**What is needed**
Turn the lines in all the records below into one numbered list. Skip blank lines and leave out the pictures.

**Extracted records**
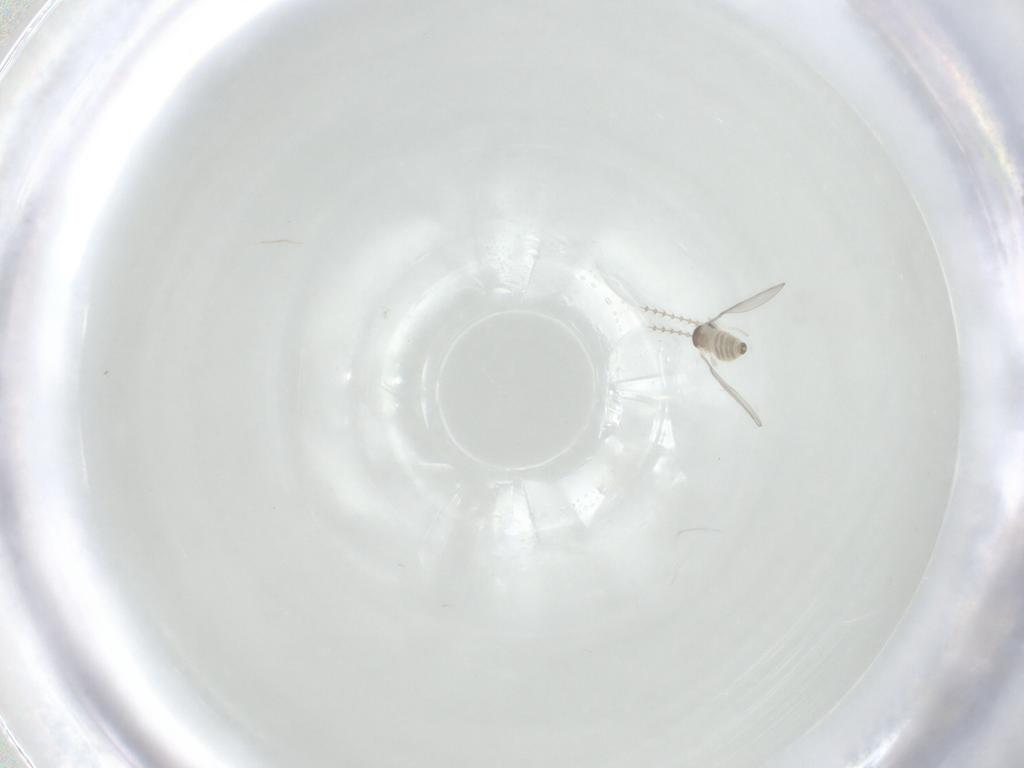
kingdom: Animalia
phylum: Arthropoda
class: Insecta
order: Diptera
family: Cecidomyiidae
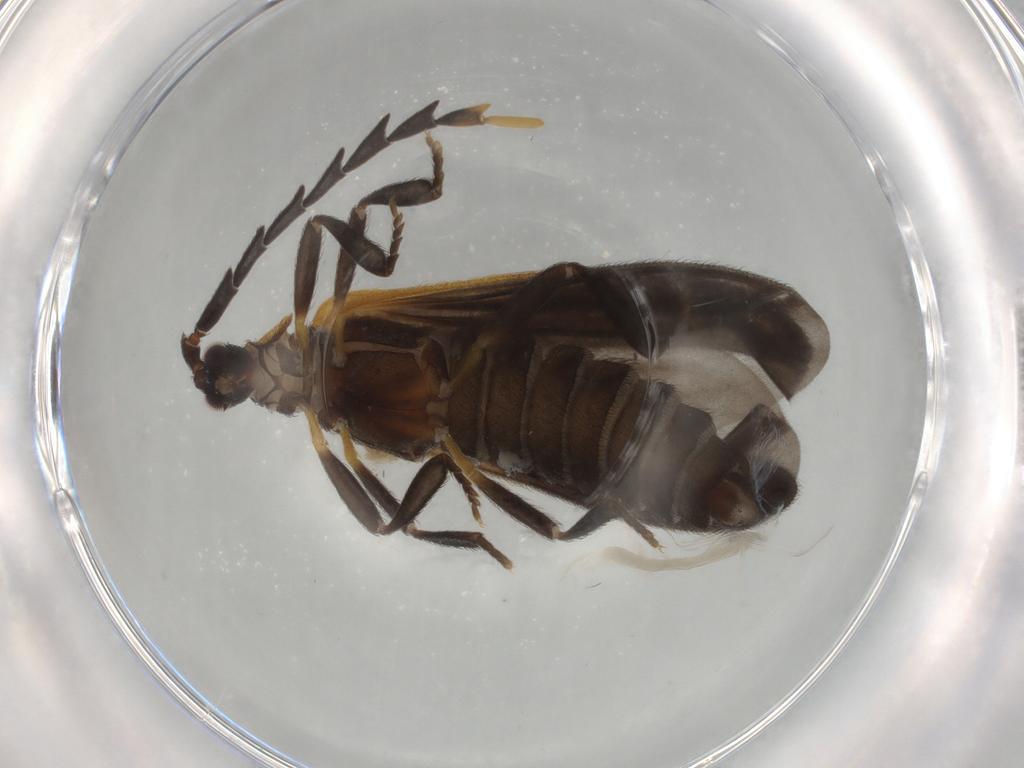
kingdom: Animalia
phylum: Arthropoda
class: Insecta
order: Coleoptera
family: Lycidae
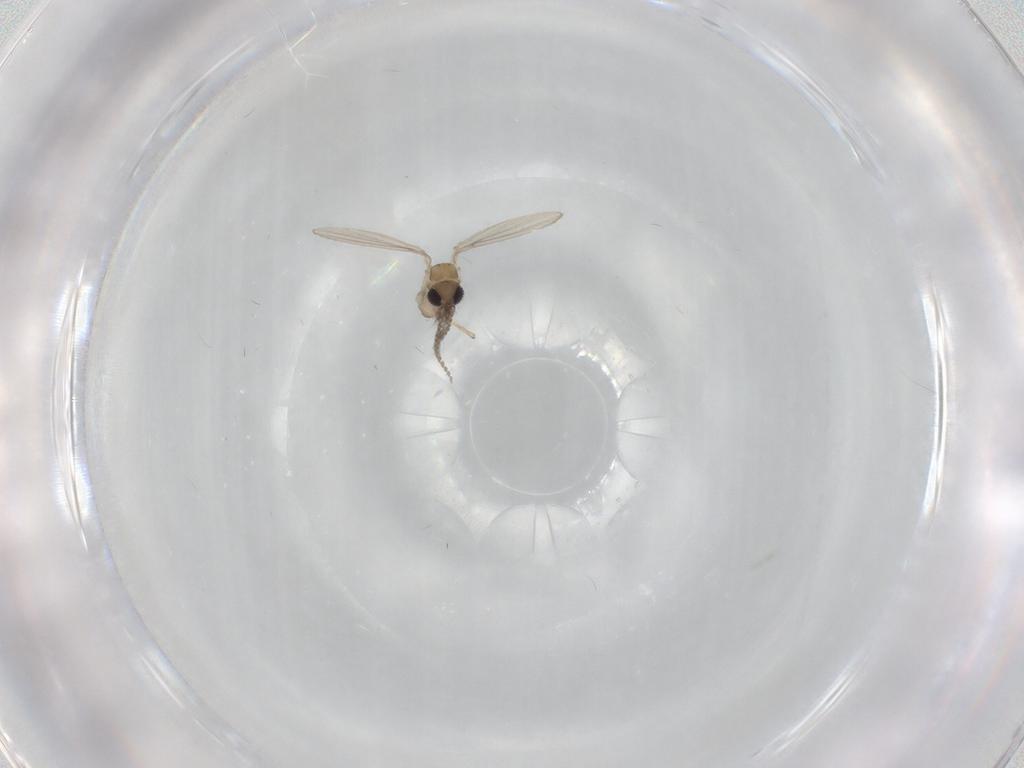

**Result for this task**
1. kingdom: Animalia
2. phylum: Arthropoda
3. class: Insecta
4. order: Diptera
5. family: Cecidomyiidae
6. kingdom: Animalia
7. phylum: Arthropoda
8. class: Insecta
9. order: Coleoptera
10. family: Lycidae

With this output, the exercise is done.